Despite trade tensions, China’s demand for Australian iron ore is still growing rapidly


Australian iron ore exporters are unaware of Beijing’s continued economic sanctions on Australian exports, as China’s huge demand for minerals has pushed highs for up to a decade.

Rio Tinto, a major iron exporter, said Australia’s iron ore assets performed well in the first quarter of 2021.

The company’s first quarter production performance report (pdf), It showed that their iron ore exports increased by 7 percent compared to the same quarter last year.

“China’s industrial economy continues with strong momentum,” the report said. “China’s steel prices ended the quarter with their 10-year highs as construction activity and steel demand in the first quarter were the highest since 2018.”
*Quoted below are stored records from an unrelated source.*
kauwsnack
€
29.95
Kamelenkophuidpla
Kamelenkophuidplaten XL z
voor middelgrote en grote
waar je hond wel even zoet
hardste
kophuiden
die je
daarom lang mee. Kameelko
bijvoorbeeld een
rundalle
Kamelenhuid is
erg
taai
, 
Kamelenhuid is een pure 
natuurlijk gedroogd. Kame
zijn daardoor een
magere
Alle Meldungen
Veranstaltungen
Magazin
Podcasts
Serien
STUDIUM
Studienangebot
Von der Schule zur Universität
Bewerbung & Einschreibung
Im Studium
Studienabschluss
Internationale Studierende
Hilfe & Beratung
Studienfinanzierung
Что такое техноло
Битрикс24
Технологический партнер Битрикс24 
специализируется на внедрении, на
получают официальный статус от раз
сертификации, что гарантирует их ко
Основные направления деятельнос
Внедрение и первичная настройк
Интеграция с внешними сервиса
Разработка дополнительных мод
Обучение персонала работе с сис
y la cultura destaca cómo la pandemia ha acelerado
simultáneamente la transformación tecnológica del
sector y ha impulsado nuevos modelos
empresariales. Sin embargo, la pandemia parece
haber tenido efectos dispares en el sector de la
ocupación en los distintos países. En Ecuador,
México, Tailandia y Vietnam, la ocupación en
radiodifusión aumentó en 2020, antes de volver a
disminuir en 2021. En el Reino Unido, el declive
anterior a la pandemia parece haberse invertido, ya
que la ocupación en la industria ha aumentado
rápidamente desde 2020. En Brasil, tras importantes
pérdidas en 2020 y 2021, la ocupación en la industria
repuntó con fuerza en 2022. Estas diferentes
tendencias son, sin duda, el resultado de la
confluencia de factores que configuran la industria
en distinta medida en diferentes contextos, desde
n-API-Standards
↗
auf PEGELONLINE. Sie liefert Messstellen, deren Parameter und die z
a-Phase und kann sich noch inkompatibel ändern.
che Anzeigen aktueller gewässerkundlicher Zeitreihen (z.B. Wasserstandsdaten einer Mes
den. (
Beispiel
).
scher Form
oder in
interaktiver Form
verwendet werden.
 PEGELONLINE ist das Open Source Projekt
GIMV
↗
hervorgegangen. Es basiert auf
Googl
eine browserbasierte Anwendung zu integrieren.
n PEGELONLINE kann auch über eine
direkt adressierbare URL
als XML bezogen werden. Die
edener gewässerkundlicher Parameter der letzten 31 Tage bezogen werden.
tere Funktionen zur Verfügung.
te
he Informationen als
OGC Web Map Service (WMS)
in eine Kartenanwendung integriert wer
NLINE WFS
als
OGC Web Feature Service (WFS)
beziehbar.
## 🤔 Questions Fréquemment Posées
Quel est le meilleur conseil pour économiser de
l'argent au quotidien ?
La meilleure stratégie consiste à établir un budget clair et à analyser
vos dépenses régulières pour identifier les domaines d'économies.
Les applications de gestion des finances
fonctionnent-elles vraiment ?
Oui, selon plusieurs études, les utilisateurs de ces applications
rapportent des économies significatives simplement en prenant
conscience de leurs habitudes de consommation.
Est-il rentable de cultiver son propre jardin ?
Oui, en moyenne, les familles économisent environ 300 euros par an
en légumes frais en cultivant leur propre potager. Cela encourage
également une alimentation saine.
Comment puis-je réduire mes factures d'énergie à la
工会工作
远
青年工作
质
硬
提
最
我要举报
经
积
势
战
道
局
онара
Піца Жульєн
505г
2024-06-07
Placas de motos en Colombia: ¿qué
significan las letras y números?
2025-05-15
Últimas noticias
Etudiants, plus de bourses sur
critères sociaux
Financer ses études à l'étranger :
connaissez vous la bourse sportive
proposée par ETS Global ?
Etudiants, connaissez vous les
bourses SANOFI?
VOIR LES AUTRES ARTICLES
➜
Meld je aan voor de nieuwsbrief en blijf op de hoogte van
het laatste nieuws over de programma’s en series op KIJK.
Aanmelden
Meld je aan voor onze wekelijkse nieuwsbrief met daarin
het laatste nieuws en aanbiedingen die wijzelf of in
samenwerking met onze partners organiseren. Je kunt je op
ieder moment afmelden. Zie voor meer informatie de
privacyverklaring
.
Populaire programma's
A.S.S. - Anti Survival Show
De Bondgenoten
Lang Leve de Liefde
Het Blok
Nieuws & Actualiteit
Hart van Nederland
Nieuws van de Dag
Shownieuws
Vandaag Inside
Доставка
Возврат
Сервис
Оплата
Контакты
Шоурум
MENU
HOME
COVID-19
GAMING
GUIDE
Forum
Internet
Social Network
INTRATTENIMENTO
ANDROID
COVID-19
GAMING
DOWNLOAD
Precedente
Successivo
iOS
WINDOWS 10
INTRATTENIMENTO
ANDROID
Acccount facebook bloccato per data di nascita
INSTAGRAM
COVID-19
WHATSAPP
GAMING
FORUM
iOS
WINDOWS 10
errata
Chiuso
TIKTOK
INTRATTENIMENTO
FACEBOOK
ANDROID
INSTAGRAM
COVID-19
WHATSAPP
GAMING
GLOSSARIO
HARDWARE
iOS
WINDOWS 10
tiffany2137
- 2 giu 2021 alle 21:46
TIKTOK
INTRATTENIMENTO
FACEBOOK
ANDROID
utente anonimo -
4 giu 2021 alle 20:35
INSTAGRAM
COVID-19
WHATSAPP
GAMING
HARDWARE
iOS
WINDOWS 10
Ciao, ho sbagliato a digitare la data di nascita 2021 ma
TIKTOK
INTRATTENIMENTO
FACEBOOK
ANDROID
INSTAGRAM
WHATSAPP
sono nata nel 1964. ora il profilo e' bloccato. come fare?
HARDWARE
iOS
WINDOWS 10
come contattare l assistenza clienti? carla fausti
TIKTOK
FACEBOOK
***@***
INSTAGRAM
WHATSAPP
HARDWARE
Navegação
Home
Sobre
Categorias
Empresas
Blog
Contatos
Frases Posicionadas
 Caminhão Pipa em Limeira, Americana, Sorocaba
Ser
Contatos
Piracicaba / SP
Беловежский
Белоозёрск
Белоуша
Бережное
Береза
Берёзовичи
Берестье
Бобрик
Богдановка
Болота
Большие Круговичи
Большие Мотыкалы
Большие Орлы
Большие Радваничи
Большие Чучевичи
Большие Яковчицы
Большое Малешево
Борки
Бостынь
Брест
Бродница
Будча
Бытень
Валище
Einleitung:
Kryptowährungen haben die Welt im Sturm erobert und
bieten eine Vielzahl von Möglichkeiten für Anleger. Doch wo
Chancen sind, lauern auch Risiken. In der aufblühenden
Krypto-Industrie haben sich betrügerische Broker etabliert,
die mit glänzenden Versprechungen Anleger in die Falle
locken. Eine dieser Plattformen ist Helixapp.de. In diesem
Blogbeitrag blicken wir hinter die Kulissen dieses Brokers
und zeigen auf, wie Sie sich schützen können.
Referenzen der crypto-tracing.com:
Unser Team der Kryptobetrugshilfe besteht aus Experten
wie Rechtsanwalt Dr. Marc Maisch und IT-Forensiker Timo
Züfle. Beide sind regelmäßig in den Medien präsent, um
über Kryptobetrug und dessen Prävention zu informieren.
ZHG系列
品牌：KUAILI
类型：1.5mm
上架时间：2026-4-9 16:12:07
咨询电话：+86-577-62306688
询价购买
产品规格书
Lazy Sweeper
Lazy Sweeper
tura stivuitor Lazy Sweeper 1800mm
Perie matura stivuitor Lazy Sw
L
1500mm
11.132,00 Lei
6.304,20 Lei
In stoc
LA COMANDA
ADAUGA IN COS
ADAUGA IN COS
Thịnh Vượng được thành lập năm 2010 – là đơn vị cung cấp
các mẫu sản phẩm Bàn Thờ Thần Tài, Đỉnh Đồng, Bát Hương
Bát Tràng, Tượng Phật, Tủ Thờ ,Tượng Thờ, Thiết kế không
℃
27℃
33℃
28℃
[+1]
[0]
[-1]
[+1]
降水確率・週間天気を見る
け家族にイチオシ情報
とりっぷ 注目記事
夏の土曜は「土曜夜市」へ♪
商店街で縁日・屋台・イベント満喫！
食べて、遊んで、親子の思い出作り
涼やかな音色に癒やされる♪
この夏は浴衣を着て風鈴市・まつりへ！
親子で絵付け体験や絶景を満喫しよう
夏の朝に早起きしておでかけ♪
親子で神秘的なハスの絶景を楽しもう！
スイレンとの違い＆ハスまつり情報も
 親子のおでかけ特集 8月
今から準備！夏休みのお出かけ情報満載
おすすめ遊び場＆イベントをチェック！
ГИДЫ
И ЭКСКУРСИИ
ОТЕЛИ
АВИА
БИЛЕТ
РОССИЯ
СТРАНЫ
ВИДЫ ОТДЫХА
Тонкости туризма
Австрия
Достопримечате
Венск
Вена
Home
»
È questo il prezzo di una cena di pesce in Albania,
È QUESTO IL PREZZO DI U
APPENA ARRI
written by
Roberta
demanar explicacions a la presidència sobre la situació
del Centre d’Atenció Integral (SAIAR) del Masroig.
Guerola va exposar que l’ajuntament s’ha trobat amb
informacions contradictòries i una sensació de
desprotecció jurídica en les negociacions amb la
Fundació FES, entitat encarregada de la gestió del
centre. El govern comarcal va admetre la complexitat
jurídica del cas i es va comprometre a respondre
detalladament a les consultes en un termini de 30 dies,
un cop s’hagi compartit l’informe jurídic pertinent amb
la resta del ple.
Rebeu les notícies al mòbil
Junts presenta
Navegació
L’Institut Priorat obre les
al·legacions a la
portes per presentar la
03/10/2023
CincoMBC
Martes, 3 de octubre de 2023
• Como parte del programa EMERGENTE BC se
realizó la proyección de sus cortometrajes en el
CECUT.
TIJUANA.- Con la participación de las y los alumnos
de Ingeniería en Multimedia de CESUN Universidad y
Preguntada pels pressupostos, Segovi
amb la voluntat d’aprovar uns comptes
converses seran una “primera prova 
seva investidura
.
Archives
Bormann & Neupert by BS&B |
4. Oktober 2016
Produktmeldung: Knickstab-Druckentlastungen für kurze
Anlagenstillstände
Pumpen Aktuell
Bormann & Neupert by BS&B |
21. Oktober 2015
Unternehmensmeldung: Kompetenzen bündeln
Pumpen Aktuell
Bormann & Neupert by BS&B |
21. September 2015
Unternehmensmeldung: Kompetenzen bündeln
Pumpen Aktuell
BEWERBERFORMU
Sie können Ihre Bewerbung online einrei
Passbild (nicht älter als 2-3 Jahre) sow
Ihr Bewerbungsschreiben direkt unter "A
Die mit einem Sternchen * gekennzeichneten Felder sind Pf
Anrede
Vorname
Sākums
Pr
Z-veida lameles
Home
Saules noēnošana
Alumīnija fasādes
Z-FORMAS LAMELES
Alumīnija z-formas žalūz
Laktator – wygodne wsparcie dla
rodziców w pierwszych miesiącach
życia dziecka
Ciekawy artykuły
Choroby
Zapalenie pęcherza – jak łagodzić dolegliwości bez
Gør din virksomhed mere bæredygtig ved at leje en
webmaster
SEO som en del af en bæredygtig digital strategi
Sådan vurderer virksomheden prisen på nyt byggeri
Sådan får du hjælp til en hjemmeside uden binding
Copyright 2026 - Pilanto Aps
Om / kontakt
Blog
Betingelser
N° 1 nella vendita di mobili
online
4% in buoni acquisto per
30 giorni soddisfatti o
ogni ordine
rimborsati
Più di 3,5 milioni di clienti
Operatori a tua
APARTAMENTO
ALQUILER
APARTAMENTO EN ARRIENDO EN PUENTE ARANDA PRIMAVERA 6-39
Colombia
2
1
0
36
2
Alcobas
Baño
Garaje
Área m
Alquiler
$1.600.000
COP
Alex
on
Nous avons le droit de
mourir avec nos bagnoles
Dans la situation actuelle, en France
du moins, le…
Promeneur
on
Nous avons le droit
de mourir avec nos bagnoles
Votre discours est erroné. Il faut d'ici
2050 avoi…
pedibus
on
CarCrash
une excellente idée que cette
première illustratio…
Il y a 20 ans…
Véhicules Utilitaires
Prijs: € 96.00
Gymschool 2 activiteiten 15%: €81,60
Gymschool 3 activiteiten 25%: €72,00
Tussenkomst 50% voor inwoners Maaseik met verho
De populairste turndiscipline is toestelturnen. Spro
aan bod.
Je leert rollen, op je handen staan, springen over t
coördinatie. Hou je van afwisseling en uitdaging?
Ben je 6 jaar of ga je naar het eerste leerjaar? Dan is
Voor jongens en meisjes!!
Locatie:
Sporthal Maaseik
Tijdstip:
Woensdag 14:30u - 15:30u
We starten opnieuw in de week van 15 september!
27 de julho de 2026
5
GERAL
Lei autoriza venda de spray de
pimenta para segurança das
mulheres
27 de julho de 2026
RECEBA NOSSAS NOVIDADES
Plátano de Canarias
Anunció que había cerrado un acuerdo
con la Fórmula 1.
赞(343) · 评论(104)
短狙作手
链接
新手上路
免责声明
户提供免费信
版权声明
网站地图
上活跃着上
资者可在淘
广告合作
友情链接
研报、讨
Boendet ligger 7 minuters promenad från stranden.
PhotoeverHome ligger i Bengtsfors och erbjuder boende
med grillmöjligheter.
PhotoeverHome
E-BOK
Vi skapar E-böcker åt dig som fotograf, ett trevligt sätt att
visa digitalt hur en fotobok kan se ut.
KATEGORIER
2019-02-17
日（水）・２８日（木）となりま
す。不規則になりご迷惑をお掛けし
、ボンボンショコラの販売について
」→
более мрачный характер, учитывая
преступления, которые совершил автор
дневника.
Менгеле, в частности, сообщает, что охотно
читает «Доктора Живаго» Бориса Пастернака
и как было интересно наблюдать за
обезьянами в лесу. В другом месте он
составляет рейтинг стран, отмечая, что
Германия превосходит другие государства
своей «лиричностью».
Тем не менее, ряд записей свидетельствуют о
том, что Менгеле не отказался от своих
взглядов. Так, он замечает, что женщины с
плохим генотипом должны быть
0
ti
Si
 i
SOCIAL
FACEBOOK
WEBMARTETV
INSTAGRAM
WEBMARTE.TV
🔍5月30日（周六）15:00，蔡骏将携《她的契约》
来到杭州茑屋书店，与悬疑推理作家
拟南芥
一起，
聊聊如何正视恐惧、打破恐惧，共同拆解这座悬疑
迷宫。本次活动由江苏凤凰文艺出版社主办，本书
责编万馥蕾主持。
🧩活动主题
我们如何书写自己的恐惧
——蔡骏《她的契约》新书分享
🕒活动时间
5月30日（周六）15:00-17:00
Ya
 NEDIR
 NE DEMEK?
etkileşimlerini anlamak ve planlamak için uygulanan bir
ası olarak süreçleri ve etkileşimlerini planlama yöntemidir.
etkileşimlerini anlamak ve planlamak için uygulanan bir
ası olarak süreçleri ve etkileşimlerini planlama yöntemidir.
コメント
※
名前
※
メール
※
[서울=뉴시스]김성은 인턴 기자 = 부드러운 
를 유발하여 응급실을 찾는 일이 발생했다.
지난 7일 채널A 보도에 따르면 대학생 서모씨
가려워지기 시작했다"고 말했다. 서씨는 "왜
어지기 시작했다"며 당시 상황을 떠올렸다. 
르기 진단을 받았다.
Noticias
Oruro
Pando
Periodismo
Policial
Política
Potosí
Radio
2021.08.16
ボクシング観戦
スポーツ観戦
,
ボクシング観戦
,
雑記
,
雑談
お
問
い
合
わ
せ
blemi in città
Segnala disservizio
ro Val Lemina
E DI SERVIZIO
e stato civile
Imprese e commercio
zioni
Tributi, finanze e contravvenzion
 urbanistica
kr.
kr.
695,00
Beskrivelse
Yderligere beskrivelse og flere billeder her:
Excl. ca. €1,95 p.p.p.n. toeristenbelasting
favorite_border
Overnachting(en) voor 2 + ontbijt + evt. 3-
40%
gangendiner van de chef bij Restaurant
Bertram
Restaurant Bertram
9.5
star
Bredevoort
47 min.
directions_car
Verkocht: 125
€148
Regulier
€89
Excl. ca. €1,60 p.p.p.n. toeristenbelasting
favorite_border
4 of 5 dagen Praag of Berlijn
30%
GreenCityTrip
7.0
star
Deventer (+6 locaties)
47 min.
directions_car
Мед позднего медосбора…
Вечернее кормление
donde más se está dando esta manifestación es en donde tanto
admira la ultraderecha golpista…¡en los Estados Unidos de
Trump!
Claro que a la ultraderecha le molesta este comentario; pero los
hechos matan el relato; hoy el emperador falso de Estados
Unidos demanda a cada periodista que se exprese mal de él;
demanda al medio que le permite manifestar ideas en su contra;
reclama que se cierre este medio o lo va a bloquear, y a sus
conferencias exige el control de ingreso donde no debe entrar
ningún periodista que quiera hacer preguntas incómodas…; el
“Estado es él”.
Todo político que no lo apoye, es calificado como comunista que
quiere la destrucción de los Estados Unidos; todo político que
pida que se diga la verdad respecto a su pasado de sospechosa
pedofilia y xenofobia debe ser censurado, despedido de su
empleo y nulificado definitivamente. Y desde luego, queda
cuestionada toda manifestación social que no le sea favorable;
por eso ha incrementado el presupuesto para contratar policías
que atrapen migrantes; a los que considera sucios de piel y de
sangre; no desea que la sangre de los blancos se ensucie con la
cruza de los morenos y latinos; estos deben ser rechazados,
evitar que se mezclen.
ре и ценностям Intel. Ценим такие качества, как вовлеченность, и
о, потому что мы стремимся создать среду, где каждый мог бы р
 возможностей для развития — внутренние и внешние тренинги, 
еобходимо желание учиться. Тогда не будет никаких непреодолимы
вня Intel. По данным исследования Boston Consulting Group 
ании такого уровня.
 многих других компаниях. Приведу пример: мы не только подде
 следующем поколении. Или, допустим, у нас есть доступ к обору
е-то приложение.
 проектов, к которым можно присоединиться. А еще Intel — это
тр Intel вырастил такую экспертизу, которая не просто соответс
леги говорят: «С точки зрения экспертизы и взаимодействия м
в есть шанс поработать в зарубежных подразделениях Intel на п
But China’s focus on reducing emissions could curb production and impact iron ore exports, he said.

According to the price of minerals Market indexIs currently trading at around US $ 176 per ton. Prices found on Fastmarkets clearly Tuesday’s ore was trading at US $ 189.61 per ton.

by World SteelChina produced 83 million tonnes of crude steel in February alone. This is more than 10 times that of India, the next highest producer.

Epoch Times Photo
This photo was taken on May 15, 2019 and shows a truck transporting imported iron ore at a port in Rizhao, Shandong Province, eastern China. (STR / AFP via Getty Images)

“Iron ore is Australia’s only largest export, overwhelming coal and agricultural exports, and prices continue to skyrocket to levels far beyond most analysts’ expectations, so this year. Mining companies’ profit growth has improved further, and consensus forecasts have been told to Wall Street Journal by Shane Oliver, chief economist at AMP Capital.

The Department of Foreign Affairs and Trade (DFAT) of Australia has revealed that overall, year-on-year trade fell by only 2 percent, despite China’s continued economic threats.

However, if iron ore exports were excluded from these figures, commodity exports would fall by 40% in Australia, said Jennifer Gordon, chief economist at DFAT. Senate hearing..

“China’s comparable value is down 7.5% from the second half of 2020 compared to the second half of 2019,” Gordan said. “This increased iron ore exports by 20 percent, but with the removal of iron ore exports, the decrease was 40 percent.”

The DFAT also revealed that coal, which Beijing currently bans from entering China, fell 83 percent. In addition, 40 coal-filled vessels are currently stuck off the coast of China, some of which have been stuck for “months.”

Treasury Secretary Josh Frydenberg convinced Western Australia’s “Leadership Issues” breakfast speech that exports will continue to flow due to China’s iron ore needs despite current trade conflicts. Said.

“Not only is China continuing to industrialize, but it is also the number one steel exporter in the world, employing thousands of people across the country,” he says. Said..

Beijing began imposing disciplinary trade sanctions on a series of Australian exports after Australian Foreign Minister Marise Payne sought an independent investigation into the origin of the CCP virus (Coronavirus).

Diplomatic tensions with China intensified yesterday after Payne used the new federal oversight to cancel the Victorian Belt and Road Initiative’s deal with China because it protects national interests.